Notebooks & the day after
When you throw a fresh dataset at a Python data scientist the first thing he or she will do is spin up a Jupyter notebook and dig in. Notebooks offer you the freedom to run and tweak a block of code until you’re happy with it, add some nicely formatted documentation with a plot and then move on to the next code block. In these first exciting days of a project, data will be cleaned and explored visually, pre-processing code will be written, features engineered, models selected and hyperparameters tuned.
After the buzz of this notebook frenzy where new things are learned and progress is made follows the comedown that is about as enjoyable as filing your taxes: Porting the code outside of the notebook for production, integrating it with whatever comes before and after in the pipeline. For an R data scientist, a similar struggle can take place when code lives in an R Markdown notebook.
Notebooks simply don’t integrate well into larger pipelines and therefore the longer you postpone the backport the more your technical debt grows. Therefore, the only notebook tracks that aren’t ephemeral, are documentation and reporting at the end of data pipelines.
With the maturation of the Databricks platform, this is about to change. Databricks allows you to take your notebook projects to a whole new level, and in this blogpost I’ll tell you how we did just that in one of our latest experiments.
From Python versus R to a combined toolkit
Over the past decade, both R and Python data science communities have flourished after high-quality open source tools filled a gap in a rapidly growing data-driven market. Unfortunately, because of a functional overlap in a few of the most popular libraries, such as Pandas and Dplyr, the sentiment has been cultivated that a struggle for dominance is going on between both languages. The creators of said packages, Wes McKinney and Hadley Wickham respectively, never believed that anything good could come from antagonizing both communities and have publicly spoken out against it.
1) it frames it as a battle, which is not a good metaphor for programming language choice
— Hadley Wickham (@hadleywickham) April 6, 2017
Very disappointing.

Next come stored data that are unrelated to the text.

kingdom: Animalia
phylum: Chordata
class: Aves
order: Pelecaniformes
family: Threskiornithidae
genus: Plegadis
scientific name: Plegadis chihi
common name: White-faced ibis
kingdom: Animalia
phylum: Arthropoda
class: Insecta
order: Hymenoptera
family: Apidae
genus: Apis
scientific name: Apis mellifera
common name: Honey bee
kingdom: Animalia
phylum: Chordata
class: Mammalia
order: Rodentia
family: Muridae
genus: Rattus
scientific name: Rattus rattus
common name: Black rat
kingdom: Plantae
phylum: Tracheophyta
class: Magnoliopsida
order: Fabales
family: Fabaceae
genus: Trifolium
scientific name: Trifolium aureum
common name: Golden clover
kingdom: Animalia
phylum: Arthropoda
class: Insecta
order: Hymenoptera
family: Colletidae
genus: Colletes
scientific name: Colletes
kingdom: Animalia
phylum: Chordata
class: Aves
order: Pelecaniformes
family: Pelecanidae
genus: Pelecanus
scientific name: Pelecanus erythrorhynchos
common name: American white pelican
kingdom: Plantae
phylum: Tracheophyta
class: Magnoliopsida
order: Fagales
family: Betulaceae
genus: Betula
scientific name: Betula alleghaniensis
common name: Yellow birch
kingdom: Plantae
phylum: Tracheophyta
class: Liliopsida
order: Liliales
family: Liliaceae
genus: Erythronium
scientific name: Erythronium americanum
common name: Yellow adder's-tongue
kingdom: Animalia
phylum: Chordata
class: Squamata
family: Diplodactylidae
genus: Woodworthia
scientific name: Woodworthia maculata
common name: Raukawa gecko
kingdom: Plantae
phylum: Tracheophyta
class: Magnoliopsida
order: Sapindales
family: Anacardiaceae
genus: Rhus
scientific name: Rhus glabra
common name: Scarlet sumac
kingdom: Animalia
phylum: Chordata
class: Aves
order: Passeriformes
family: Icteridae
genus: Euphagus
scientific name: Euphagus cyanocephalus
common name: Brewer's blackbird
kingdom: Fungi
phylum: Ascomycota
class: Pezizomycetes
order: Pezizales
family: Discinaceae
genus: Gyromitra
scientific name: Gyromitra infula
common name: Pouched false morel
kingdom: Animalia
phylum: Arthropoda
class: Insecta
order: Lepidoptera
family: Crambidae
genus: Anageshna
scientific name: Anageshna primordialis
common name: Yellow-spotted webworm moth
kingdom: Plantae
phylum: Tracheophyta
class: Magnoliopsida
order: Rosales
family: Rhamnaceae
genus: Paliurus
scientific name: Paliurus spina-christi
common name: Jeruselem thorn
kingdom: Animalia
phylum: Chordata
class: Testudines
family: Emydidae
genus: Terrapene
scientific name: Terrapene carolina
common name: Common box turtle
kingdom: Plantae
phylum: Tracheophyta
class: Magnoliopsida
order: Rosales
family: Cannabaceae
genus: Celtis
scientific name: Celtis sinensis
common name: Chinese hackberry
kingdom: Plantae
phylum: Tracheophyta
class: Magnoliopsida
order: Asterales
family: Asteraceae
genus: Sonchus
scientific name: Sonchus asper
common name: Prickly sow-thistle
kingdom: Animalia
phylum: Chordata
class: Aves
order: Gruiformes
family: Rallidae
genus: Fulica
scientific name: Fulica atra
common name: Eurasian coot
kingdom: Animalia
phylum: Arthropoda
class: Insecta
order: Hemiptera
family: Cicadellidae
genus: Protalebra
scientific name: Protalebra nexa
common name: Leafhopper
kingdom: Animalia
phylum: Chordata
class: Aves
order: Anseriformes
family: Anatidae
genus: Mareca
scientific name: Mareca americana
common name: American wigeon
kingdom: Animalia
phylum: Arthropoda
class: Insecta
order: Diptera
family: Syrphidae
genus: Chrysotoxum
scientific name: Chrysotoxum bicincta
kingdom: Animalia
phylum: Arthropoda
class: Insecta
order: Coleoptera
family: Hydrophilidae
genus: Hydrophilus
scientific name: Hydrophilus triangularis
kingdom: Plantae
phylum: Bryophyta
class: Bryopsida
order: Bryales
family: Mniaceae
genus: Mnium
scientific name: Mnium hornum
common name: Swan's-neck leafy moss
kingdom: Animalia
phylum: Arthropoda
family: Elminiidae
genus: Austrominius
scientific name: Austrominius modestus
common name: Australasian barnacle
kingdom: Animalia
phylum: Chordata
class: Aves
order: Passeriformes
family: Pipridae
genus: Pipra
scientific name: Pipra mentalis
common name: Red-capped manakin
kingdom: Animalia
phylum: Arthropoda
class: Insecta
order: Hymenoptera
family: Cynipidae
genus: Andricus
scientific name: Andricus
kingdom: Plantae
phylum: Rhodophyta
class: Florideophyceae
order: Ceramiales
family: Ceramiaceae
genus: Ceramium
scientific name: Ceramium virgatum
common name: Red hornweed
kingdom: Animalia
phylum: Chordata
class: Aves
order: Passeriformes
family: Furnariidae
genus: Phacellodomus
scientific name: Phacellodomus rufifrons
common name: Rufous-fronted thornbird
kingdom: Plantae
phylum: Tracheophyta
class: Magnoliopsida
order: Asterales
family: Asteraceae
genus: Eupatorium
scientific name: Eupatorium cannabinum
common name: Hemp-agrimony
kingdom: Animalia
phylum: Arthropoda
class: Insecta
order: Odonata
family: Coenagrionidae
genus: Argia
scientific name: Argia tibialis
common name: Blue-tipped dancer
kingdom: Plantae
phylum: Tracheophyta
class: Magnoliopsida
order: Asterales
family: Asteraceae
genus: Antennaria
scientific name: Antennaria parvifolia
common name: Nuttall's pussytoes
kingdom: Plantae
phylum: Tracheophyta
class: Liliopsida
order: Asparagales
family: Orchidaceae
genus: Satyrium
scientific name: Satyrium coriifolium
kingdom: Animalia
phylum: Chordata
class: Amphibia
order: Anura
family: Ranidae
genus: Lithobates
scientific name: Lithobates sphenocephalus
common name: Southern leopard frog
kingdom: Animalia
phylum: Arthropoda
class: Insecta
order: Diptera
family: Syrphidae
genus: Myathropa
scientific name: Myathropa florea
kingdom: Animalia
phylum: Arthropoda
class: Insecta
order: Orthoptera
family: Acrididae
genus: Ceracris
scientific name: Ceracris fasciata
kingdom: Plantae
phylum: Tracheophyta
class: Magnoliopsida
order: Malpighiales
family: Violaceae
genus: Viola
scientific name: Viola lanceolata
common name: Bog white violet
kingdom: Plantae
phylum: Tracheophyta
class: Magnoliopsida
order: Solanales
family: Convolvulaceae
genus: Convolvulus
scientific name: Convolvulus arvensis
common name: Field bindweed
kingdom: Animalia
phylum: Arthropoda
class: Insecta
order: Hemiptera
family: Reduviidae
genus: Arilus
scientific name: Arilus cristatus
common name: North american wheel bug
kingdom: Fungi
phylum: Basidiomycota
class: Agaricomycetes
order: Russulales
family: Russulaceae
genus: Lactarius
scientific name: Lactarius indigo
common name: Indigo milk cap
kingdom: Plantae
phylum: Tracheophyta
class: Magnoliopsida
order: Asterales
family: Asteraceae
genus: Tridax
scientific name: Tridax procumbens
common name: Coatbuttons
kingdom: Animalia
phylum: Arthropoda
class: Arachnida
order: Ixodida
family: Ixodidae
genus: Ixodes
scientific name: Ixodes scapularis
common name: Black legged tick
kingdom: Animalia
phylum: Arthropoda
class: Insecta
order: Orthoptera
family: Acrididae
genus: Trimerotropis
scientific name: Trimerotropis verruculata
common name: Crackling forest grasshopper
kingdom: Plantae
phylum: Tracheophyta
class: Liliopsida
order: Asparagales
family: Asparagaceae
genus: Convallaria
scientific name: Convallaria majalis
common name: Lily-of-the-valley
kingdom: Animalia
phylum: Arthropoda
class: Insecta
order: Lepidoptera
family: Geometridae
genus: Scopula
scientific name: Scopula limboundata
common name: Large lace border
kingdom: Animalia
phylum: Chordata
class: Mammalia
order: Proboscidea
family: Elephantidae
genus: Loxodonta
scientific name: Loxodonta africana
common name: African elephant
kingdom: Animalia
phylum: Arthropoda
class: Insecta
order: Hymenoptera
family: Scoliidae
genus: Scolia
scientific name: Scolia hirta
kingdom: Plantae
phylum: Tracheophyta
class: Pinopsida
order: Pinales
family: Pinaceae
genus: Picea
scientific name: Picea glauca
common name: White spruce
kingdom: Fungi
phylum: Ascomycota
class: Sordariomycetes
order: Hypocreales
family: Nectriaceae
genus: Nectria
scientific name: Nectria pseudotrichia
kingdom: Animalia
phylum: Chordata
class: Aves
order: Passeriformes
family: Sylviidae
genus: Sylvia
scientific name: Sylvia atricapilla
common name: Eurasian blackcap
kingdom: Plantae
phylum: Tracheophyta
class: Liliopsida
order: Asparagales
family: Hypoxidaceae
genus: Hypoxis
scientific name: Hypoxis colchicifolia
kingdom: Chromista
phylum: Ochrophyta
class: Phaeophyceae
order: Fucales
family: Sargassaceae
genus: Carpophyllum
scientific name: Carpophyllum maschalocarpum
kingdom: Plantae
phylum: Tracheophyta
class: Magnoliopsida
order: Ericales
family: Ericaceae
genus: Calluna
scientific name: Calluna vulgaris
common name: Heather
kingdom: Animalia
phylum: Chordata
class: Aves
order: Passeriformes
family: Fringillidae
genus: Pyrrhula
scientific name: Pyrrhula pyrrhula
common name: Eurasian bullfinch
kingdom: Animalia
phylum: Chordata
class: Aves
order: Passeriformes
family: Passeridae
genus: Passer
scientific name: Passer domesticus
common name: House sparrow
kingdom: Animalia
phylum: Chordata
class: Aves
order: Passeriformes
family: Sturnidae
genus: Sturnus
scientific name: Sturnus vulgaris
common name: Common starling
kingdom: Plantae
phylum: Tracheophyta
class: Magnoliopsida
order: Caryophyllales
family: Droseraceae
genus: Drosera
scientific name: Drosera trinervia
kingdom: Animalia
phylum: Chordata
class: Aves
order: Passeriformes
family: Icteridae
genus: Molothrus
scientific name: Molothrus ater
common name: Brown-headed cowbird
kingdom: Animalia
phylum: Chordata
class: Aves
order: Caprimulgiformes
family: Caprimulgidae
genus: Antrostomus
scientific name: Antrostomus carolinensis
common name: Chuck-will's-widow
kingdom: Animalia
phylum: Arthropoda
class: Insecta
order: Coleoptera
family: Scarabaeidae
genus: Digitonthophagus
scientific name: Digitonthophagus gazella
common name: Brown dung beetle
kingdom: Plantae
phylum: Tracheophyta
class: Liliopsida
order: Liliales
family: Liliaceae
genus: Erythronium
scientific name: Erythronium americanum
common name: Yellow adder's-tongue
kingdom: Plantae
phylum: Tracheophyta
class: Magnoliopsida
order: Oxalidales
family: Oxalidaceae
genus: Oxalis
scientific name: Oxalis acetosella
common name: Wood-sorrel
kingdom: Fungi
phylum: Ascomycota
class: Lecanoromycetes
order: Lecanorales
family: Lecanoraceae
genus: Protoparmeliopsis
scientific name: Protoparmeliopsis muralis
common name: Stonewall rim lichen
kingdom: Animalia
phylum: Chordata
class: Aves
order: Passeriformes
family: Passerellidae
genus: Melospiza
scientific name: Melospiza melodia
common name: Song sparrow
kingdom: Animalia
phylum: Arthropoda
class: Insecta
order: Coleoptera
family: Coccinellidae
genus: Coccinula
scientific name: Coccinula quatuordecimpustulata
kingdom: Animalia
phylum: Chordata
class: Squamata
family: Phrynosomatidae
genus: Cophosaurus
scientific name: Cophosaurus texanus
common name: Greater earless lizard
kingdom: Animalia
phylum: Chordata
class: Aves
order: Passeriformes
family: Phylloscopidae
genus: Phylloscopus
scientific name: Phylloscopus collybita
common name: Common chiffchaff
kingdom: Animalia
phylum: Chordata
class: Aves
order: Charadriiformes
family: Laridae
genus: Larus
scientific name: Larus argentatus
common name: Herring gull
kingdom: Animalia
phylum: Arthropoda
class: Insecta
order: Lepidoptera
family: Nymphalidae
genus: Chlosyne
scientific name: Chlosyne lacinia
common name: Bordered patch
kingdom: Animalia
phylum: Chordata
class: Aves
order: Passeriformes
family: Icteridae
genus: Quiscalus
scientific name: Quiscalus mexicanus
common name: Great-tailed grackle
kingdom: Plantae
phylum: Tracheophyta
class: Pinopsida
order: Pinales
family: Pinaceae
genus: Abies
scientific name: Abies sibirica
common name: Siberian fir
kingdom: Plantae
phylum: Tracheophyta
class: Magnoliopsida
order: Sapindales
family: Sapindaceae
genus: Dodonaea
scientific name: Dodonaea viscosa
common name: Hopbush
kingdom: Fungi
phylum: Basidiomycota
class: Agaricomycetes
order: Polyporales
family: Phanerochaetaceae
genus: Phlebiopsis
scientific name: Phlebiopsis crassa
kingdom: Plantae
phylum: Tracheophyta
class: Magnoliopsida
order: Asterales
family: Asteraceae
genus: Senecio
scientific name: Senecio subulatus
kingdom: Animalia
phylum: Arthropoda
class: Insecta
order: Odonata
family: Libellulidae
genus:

The future for R and Python (IMHO) is collaborating on shared performance computing libraries using C/C++/LLVM https://t.co/w3IWtaeGvI
— Wes McKinney (@wesmckinn) April 7, 2017
The Databricks platform seems one of the most promising early adopters of this changing mindset. Not only can you create both R and Python interactive notebooks, the execution language can be adjusted on a per cell basis by initializing them with %r or %python magic commands.
This is exactly what we did for one of our latest projects. Allowing us to select the best parts of both toolkits for different parts of the analysis. We ended up building a product recommendation engine and customer segmentation algorithm in Python and sales forecasts with auto-ARIMA plus ggplot2 graphics in R.
Since Databricks is a managed service within Azure, the setup was done in a matter of minutes. We added an Event grid listener to pick up datafile uploads on the blob storage and then executed an Azure function call to the Databricks API. This call included details on the type of cluster to use and which packages to load. The customer then received emails with the advice provided by our different analyses within the databricks notebook.
Databricks natively leverages Spark for big data crunching. While this is one of the strong suits of the platform we didn’t use this part of the stack for this project as the dataset was sufficiently small to load into memory.
Databricks allows data scientists to bring their analyses to the customer without venturing outside of their notebook comfort zone. The cross-language feature allows you to use the best of both R and Python worlds. We’re not planning to stop writing code outside of notebooks anytime soon but are definitely happy to have this trick up our sleeves.